- _TASK TO COMPLETE_
From the listing below, copy only the lines running from the line that contains "linhas do tempo" to the line that contains "Depois de absorver", both included.

- _SOURCE DATA_
-----

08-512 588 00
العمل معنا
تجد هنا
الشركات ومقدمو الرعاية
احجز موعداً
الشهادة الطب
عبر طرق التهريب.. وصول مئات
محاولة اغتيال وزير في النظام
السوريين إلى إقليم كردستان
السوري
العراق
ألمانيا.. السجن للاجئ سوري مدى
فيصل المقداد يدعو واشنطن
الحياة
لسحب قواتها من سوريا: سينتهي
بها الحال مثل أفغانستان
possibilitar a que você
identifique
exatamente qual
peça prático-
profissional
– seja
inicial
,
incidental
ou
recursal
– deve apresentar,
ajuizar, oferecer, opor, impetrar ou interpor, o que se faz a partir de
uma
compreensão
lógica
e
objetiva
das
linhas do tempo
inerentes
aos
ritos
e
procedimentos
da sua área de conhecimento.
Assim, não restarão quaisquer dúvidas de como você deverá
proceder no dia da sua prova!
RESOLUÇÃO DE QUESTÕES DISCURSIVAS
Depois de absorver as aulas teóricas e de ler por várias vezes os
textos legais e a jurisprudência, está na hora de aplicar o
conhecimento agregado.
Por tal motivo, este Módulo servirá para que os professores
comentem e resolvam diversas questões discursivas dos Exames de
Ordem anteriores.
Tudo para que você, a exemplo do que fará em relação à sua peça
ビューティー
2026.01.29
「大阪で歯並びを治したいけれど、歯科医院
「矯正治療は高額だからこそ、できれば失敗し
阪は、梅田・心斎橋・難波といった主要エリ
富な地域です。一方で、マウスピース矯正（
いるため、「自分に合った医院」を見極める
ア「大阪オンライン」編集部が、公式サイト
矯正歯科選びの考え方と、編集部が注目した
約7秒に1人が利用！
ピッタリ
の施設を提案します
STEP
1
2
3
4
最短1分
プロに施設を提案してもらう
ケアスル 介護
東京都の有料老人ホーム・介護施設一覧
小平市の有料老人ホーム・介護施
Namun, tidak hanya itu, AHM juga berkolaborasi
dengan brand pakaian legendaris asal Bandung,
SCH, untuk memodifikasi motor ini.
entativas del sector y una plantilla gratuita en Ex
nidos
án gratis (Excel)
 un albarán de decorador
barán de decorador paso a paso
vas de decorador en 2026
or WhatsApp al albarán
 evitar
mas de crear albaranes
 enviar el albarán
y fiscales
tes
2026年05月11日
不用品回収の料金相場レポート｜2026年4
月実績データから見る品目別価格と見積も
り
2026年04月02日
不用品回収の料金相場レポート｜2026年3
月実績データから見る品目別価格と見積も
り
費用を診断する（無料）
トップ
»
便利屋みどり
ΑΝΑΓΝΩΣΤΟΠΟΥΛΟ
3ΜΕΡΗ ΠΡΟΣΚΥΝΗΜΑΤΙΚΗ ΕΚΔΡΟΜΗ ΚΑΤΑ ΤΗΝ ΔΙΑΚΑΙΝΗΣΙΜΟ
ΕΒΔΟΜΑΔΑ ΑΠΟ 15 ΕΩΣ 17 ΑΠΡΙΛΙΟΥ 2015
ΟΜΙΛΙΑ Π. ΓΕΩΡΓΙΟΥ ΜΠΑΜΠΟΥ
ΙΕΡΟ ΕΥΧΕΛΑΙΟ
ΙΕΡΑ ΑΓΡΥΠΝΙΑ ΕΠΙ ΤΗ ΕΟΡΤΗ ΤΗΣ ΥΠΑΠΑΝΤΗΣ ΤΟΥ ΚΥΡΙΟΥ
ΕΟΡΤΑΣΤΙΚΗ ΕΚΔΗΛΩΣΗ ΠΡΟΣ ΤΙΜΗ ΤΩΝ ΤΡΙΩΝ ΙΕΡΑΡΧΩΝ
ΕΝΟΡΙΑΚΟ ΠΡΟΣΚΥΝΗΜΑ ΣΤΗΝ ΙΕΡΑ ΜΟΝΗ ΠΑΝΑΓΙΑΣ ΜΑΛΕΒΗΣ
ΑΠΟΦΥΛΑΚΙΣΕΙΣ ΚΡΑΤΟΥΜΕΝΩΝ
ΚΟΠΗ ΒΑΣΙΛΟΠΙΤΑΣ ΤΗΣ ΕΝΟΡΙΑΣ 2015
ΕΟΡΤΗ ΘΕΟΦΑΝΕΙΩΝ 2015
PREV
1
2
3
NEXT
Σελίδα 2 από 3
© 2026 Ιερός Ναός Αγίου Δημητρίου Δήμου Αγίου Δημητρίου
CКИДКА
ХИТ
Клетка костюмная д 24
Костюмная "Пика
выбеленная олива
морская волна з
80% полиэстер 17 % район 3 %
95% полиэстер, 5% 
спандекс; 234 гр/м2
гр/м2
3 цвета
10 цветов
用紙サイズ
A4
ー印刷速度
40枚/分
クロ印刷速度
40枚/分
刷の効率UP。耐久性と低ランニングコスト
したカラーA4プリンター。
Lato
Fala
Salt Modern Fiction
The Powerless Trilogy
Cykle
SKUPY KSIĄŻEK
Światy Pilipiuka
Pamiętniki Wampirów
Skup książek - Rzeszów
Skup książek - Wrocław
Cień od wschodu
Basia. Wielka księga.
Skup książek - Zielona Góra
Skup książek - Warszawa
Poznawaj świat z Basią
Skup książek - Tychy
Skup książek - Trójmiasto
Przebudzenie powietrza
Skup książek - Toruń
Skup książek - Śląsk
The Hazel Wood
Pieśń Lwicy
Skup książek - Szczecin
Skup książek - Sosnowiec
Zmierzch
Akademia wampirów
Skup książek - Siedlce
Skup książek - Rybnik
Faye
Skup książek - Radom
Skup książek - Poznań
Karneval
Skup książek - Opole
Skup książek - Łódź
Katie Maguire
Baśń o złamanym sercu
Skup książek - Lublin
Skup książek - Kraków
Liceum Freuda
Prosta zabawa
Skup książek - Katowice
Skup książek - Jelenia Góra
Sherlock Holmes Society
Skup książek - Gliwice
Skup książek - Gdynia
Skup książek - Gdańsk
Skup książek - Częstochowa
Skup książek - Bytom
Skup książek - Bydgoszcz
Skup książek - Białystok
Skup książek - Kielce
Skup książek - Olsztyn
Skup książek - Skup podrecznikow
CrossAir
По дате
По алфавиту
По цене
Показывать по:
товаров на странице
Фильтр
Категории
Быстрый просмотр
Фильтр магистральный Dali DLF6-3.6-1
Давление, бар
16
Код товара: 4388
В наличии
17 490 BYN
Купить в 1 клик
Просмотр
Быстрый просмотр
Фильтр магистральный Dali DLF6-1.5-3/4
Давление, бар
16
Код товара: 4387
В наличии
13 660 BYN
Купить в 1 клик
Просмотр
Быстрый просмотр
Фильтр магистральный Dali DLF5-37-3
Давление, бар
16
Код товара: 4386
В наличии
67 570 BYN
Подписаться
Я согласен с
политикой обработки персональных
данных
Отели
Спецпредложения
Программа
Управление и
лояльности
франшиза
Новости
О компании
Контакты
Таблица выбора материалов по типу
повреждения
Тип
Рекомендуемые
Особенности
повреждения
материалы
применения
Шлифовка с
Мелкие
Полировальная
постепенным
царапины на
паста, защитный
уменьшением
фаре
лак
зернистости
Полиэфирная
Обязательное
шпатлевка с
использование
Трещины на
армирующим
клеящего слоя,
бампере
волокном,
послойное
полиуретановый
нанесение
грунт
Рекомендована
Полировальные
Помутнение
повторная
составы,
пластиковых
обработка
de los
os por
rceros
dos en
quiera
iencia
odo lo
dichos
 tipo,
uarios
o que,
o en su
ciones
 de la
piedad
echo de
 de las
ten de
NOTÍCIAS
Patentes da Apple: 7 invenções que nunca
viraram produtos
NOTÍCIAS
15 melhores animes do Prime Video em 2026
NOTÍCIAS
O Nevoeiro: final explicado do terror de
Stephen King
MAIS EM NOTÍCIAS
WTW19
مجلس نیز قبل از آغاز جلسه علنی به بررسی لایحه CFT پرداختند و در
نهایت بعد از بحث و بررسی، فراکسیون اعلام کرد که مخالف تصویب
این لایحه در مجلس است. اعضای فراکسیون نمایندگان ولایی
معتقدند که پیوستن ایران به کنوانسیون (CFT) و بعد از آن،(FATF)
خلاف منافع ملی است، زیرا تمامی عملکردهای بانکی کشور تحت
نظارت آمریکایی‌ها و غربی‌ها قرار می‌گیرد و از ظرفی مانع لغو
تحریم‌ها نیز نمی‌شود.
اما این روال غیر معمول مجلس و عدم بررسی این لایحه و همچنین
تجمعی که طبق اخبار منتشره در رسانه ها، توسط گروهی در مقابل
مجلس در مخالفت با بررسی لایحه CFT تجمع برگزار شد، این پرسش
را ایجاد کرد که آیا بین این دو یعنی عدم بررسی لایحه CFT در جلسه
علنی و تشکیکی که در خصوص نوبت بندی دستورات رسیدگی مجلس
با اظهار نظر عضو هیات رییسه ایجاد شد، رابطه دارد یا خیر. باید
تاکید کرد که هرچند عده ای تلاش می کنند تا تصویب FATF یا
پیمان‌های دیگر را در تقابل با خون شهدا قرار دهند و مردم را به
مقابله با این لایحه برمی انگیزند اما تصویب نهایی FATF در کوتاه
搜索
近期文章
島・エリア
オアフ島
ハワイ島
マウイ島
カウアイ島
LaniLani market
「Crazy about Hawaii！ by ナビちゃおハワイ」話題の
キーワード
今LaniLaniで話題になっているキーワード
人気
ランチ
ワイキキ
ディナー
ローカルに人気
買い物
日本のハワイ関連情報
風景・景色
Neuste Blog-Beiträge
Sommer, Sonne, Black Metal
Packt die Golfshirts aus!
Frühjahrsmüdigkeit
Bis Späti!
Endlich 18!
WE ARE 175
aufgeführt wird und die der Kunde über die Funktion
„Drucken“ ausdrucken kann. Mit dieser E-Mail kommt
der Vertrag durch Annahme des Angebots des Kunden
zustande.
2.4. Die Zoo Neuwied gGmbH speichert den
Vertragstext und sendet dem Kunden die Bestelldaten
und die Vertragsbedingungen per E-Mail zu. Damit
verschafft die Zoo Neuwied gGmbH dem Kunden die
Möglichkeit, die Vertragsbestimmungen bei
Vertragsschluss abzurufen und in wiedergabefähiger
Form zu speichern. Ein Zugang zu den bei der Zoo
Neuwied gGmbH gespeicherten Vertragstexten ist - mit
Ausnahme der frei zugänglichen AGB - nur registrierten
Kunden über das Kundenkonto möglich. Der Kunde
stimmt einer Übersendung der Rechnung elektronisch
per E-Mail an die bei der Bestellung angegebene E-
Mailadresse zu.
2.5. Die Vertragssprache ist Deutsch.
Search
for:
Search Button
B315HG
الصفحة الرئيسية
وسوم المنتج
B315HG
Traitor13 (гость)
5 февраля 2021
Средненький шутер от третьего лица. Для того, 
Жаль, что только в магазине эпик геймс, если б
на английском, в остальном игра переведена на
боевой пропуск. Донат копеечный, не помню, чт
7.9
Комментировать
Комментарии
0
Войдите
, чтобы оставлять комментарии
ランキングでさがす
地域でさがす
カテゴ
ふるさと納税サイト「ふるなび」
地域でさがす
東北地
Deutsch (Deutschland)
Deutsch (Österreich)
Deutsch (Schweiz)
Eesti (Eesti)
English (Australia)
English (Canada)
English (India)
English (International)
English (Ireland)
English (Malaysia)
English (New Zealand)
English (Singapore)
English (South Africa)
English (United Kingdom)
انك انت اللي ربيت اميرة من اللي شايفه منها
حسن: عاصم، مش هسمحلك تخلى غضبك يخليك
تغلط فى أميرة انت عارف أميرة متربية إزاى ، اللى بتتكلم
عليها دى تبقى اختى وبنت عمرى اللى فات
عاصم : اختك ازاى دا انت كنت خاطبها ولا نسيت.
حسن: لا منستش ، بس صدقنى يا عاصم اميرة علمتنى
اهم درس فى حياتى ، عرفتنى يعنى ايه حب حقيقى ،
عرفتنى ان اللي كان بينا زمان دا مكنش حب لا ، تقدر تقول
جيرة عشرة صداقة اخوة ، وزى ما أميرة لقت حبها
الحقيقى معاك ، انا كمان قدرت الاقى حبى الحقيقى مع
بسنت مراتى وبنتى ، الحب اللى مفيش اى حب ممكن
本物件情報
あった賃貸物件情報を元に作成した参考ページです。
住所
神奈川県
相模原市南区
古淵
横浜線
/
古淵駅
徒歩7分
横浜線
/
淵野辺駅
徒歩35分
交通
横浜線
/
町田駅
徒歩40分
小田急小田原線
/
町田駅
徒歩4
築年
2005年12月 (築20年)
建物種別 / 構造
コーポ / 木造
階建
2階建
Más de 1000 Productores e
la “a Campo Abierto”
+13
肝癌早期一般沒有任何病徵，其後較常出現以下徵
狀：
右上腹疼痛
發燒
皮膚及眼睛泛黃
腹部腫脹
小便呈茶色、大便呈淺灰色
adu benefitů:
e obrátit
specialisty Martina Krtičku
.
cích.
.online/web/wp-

-----

- _ANSWER SPACE_
linhas do tempo
inerentes
aos
ritos
e
procedimentos
da sua área de conhecimento.
Assim, não restarão quaisquer dúvidas de como você deverá
proceder no dia da sua prova!
RESOLUÇÃO DE QUESTÕES DISCURSIVAS
Depois de absorver as aulas teóricas e de ler por várias vezes os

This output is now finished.